Failure 1: catastrophic forgetting in the rare-token tail. LoRA preserves the base model better than full fine-tuning, but it still nudges output distributions. After instruction-tuning a code model, I’ve seen perplexity on rare programming languages (e.g., Erlang, Haskell) jump 30%+ even though English instruction-following improved. Fix: include a small (5–10%) replay of base-model-style data in your fine-tuning mix.

Failure 2: alignment tax in non-English outputs. LoRA + instruction tuning on an English-heavy SFT dataset degrades Chinese/Korean/Japanese output quality even when the base model was multilingual. The LoRA adapter learns English-shaped responses. Fix: include 20%+ target-language examples in your SFT data.
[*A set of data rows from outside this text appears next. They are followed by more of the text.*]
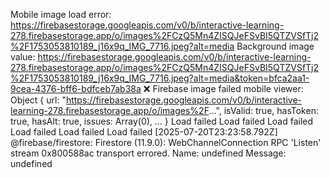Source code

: Mobile image load error: https://firebasestorage.googleapis.com/v0/b/interactive-learning-278.firebasestorage.app/o/images%2FCzQ5Mn4ZISQJeFSvBI5QTZVSfTj2%2F1753053810189_j16x9q_IMG_7716.jpeg?alt=media
Background image value: https://firebasestorage.googleapis.com/v0/b/interactive-learning-278.firebasestorage.app/o/images%2FCzQ5Mn4ZISQJeFSvBI5QTZVSfTj2%2F1753053810189_j16x9q_IMG_7716.jpeg?alt=media&token=bfca2aa1-9cea-4376-bff6-bdfceb7ab38a
❌ Firebase image failed mobile viewer: Object { url: "https://firebasestorage.googleapis.com/v0/b/interactive-learning-278.firebasestorage.app/o/images%2F...", isValid: true, hasToken: true, hasAlt: true, issues: Array(0), … }
Load failed
Load failed
Load failed
Load failed
Load failed
Load failed
[2025-07-20T23:23:58.792Z]  @firebase/firestore: Firestore (11.9.0): WebChannelConnection RPC 'Listen' stream 0x800588ac transport errored. Name: undefined Message: undefined
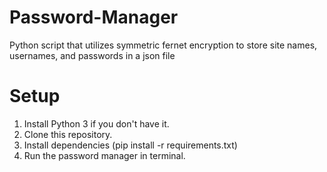 # Password-Manager
Python script that utilizes symmetric fernet encryption to store site names, usernames, and passwords in a json file

# Setup
1. Install Python 3 if you don't have it.
2. Clone this repository.
3. Install dependencies (pip install -r requirements.txt)
4. Run the password manager in terminal.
Failure 3: merged LoRA != applied LoRA, sometimes. When you merge LoRA weights into the base model for deployment (model.merge_and_unload()), in 4-bit quantised setups the merged model can perform measurably worse than the unmerged one because the quantisation re-rounds the now-perturbed base weights. Fix: either keep LoRA separate at inference (small latency cost), or do post-merge quantisation calibration on a held-out set.

References#

Hu, E. J. et al. (2022). LoRA: Low-Rank Adaptation of Large Language Models. ICLR.
Dettmers, T. et al. (2023). QLoRA: Efficient Finetuning of Quantized LLMs. NeurIPS.
Houlsby, N. et al. (2019). Parameter-Efficient Transfer Learning for NLP. ICML.
Li, X. L. & Liang, P. (2021). Prefix-Tuning: Optimizing Continuous Prompts for Generation. ACL.
Lester, B. et al. (2021). The Power of Scale for Parameter-Efficient Prompt Tuning. EMNLP.
Liu, X. et al. (2022). P-Tuning v2: Prompt Tuning Can Be Comparable to Fine-tuning Universally. ACL.
Aghajanyan, A. et al. (2020). Intrinsic Dimensionality Explains the Effectiveness of Language Model Fine-Tuning. ACL 2021.
Ouyang, L. et al. (2022). Training language models to follow instructions with human feedback (InstructGPT). NeurIPS.
Rafailov, R. et al. (2023). Direct Preference Optimization. NeurIPS.
Zhou, C. et al. (2023). LIMA: Less Is More for Alignment. NeurIPS.